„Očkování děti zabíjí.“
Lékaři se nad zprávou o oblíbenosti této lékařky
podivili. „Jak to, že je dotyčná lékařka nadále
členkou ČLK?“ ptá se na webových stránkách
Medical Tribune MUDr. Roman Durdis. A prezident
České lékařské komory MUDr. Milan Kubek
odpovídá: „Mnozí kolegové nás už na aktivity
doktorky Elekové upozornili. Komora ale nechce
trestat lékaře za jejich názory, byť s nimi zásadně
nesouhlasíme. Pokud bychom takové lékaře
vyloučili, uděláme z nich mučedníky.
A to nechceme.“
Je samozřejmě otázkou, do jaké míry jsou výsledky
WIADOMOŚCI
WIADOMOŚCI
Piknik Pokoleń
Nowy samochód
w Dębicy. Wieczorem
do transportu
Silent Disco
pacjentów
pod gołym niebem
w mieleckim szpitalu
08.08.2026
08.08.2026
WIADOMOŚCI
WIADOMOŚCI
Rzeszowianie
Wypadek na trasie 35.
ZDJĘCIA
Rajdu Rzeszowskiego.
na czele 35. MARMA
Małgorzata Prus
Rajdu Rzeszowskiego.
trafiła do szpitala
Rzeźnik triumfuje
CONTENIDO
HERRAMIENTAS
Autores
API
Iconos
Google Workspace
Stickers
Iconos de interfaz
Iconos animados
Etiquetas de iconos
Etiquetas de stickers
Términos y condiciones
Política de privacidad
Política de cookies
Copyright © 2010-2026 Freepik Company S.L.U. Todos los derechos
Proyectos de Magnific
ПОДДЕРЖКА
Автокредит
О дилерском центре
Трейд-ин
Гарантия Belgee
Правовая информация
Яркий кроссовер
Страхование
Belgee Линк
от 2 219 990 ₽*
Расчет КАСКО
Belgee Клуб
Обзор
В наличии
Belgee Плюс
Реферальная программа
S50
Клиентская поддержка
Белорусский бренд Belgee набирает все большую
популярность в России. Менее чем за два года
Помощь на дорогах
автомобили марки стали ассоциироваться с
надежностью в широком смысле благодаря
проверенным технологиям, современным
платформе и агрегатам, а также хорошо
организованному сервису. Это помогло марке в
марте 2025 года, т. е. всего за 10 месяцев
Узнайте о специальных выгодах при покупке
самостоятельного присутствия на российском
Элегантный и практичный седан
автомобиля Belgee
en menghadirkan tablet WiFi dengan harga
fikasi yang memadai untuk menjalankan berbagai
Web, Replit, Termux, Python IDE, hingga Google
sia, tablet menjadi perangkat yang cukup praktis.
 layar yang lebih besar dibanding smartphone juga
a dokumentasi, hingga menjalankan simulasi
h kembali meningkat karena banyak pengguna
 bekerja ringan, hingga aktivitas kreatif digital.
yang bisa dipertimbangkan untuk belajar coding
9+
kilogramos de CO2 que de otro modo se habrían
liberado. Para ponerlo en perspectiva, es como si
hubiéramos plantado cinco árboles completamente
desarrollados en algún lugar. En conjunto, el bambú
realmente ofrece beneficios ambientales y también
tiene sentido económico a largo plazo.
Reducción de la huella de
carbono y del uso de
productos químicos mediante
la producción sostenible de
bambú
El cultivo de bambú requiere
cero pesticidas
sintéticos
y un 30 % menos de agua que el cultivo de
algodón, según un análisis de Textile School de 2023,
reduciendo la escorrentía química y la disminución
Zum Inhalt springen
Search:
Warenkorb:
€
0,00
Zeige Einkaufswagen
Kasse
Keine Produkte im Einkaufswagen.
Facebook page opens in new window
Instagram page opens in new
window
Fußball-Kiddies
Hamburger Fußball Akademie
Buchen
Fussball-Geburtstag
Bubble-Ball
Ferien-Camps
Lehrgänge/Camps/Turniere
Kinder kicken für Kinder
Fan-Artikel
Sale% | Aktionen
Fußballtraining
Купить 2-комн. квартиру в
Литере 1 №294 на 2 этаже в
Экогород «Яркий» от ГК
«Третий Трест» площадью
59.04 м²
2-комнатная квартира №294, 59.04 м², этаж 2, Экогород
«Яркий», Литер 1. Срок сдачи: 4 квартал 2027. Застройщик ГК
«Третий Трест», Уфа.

**Problem requirements**. In the data above, which lines lie between the line with "Расчет КАСКО" and the line with "организованному сервису. Это помогло марке в", inclusive? Print those lines exactly and nothing else.

**Response area**.
Расчет КАСКО
Belgee Клуб
Обзор
В наличии
Belgee Плюс
Реферальная программа
S50
Клиентская поддержка
Белорусский бренд Belgee набирает все большую
популярность в России. Менее чем за два года
Помощь на дорогах
автомобили марки стали ассоциироваться с
надежностью в широком смысле благодаря
проверенным технологиям, современным
платформе и агрегатам, а также хорошо
организованному сервису. Это помогло марке в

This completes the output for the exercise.